Summary. Anti-zona antibodies are effective inhibitors of fertilization in vitro and, regardless of whether passive or active immunization techniques are used, in vivo. Antibodies raised against unfractionated zona pellucida antigens are chiefly directed against a group of carbohydrate-rich components localized on the outer surface of the zona. The interaction of anti-zona antibodies with these sites induces the formation of a surface precipitate which occludes the sperm binding sites by a process of steric hindrance, and stabilizes the zona structure against digestion by the proteolytic enzymes of the sperm head. Active immunization studies indicate that the long-term induction of infertility without adverse side effects is feasible in both laboratory rodents and primates when the zona pellucida is used as a target.

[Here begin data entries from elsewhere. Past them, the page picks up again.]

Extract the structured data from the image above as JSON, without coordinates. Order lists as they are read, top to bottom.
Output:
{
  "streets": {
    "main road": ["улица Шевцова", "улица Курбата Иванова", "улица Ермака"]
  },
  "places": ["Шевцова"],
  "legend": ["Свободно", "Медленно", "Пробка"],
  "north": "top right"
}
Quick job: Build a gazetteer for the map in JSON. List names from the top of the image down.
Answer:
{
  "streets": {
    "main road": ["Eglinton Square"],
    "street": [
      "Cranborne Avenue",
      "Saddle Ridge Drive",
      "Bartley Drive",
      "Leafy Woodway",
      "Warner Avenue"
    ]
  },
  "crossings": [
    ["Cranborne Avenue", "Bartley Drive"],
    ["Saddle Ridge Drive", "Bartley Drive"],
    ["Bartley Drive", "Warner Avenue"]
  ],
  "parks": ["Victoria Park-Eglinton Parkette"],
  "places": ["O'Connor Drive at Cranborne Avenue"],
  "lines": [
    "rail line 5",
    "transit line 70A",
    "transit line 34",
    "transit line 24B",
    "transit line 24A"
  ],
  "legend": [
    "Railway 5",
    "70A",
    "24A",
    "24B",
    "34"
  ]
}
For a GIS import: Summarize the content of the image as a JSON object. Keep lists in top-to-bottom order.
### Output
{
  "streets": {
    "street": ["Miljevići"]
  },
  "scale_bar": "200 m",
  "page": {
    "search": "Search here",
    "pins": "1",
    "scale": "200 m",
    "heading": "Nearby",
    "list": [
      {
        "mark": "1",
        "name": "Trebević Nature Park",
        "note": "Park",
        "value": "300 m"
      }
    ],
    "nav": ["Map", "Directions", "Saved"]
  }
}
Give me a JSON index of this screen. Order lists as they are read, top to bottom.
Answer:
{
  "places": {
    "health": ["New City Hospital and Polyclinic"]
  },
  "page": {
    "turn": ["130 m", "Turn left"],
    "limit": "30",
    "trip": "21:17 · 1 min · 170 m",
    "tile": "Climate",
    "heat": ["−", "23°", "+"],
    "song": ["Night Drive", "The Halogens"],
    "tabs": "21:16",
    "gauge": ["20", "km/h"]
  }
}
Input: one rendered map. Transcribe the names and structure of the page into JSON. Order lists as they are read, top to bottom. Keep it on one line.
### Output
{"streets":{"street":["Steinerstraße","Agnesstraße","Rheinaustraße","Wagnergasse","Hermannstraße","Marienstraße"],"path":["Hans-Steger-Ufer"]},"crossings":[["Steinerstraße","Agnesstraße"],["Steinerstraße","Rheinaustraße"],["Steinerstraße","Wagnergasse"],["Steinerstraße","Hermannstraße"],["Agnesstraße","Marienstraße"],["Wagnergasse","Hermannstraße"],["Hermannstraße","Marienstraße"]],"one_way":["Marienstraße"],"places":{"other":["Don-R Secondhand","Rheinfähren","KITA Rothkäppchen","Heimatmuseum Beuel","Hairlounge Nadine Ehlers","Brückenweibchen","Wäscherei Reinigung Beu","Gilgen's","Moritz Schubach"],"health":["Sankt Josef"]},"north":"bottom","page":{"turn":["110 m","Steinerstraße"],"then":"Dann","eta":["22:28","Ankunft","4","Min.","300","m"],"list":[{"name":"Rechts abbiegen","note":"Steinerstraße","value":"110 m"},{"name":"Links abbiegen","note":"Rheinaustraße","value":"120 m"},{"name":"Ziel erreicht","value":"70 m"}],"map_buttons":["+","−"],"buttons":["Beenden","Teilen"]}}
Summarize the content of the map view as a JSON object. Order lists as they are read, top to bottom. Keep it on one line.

Anti-sperm antibodies also exhibit a capacity for inhibiting fertilization in vivo and in vitro. To determine the most appropriate detection method to screen patients for anti-sperm antibodies several homologous and heterologous antisera were analysed by 5 different agglutination and immobilization techniques and then compared for their ability to inhibit the fertilizing capacity of human spermatozoa using the zona-free hamster egg penetration test. The results obtained with the Franklin-Dukes tube—slide test exhibited the closest correlation with the anti-fertility activity of a given antiserum; this activity could be amplified by the addition of complement to the medium. It is concluded that antibodies directed against the sperm head are responsible for limiting the fertilizing capacity of human spermatozoa in vitro and that it is these antibodies on which attention should be focused to unravel the role that immunological factors play in the aetiology of infertility in vivo.